• [Your assignment]
Start at the line in the entries below that contains "Otras Fuentes", stop at the line that contains "ARTÍCULOS RELACIONADOS", and output exactly the lines in that span, both ends included.

Content starts

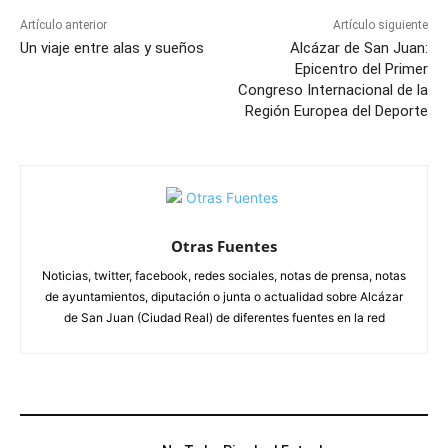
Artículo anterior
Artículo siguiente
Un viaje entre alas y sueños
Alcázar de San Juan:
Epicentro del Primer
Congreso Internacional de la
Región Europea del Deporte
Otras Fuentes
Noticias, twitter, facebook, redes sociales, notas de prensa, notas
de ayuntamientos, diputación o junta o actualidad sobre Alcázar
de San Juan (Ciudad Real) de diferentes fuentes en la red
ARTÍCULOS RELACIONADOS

Content ends
Content starts

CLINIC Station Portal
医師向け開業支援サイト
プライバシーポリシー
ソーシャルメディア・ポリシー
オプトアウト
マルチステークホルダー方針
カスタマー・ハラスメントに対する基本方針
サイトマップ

Content ends

• [Response area]
Otras Fuentes
Noticias, twitter, facebook, redes sociales, notas de prensa, notas
de ayuntamientos, diputación o junta o actualidad sobre Alcázar
de San Juan (Ciudad Real) de diferentes fuentes en la red
ARTÍCULOS RELACIONADOS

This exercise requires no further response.